After weighing the findings of this paper, we establish that MNCs have a mixed effect on national economies. This paper has mainly highlighted national wages, FDI inflows, and technological development as key economic indicators for MNC performance. Regarding the effects of MNCs on national wages, this paper shows that, although MNCs have a negative effect on the wage rates of unskilled workers, they have a positive effect on average national wage rates. Moreover, this paper shows that such companies promote technological development in their host countries. The companies achieve this outcome through increased R&D investments. Similarly, the same companies increase FDI inflows from wealthy economies to developing economies. Based on these factors, this paper affirms that multinational firms enhance economic growth in an economy.
Nonetheless, although this paper has strived to focus more on the economic effects of MNCs on national economies, it is important for future studies to investigate how political forces influence the economic outcomes of MNC activities in the global economy.

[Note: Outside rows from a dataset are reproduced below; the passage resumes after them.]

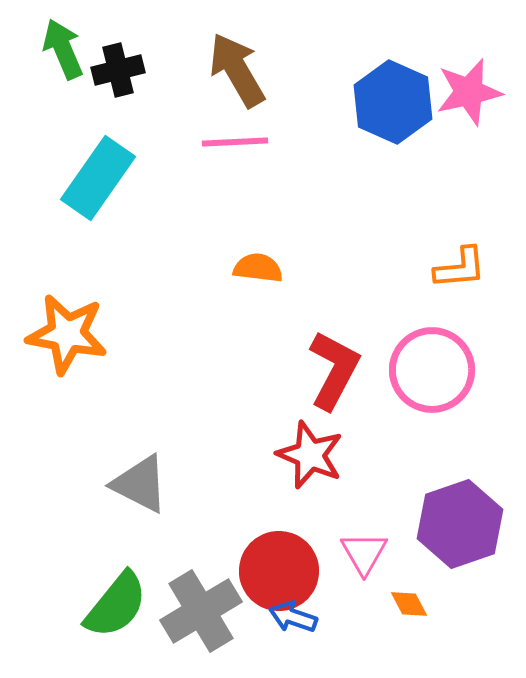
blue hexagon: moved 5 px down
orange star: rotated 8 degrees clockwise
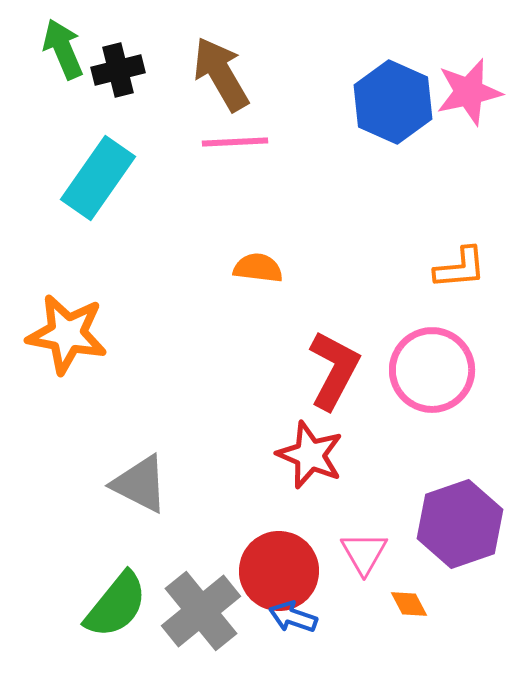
brown arrow: moved 16 px left, 4 px down
gray cross: rotated 8 degrees counterclockwise
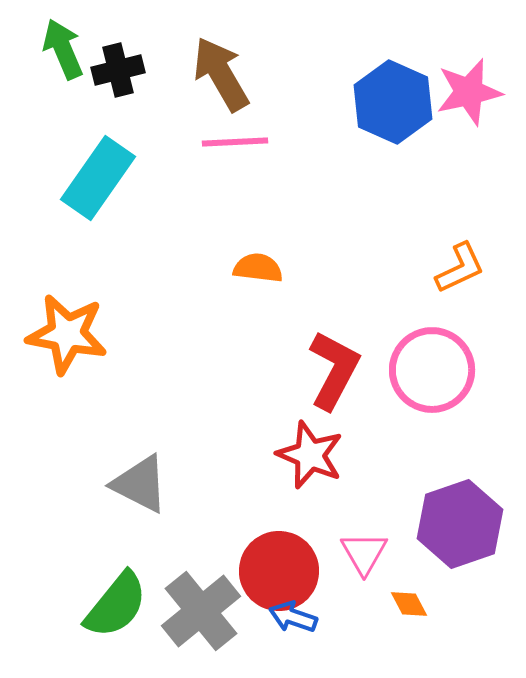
orange L-shape: rotated 20 degrees counterclockwise
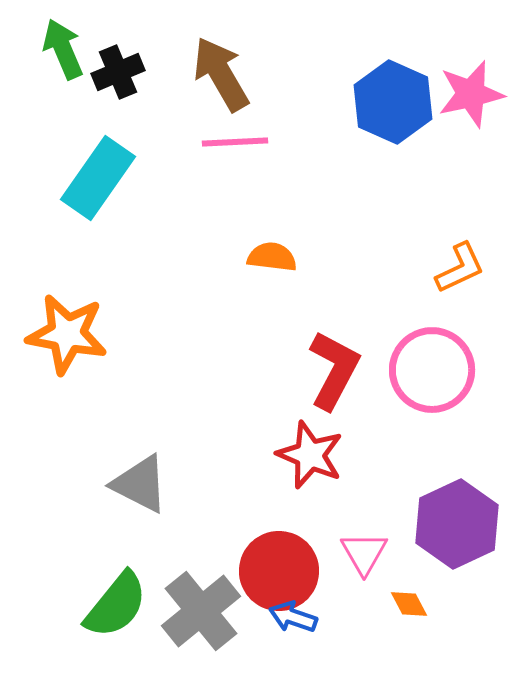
black cross: moved 2 px down; rotated 9 degrees counterclockwise
pink star: moved 2 px right, 2 px down
orange semicircle: moved 14 px right, 11 px up
purple hexagon: moved 3 px left; rotated 6 degrees counterclockwise
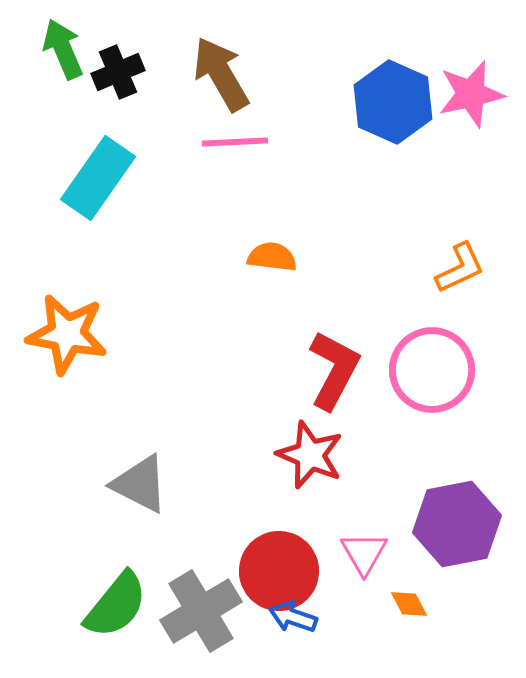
purple hexagon: rotated 14 degrees clockwise
gray cross: rotated 8 degrees clockwise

Leornard (1980) supports this view by suggesting that the impact of MNCs on the global economy needs to have both political and economic dimensions (he says that Marxist and dependency analyses have eliminated all probabilities for people to understand the economic influences of MNCs without understanding their political impacts).
Liberals also share this view because although they see MNCs as apolitical in motivation, they agree that the corporations are powerful political forces, especially in developing countries (Leornard 1980). Therefore, while this paper concentrated on addressing the economic impact of such corporations, future studies should investigate the political impacts of MNCs with their economic impacts.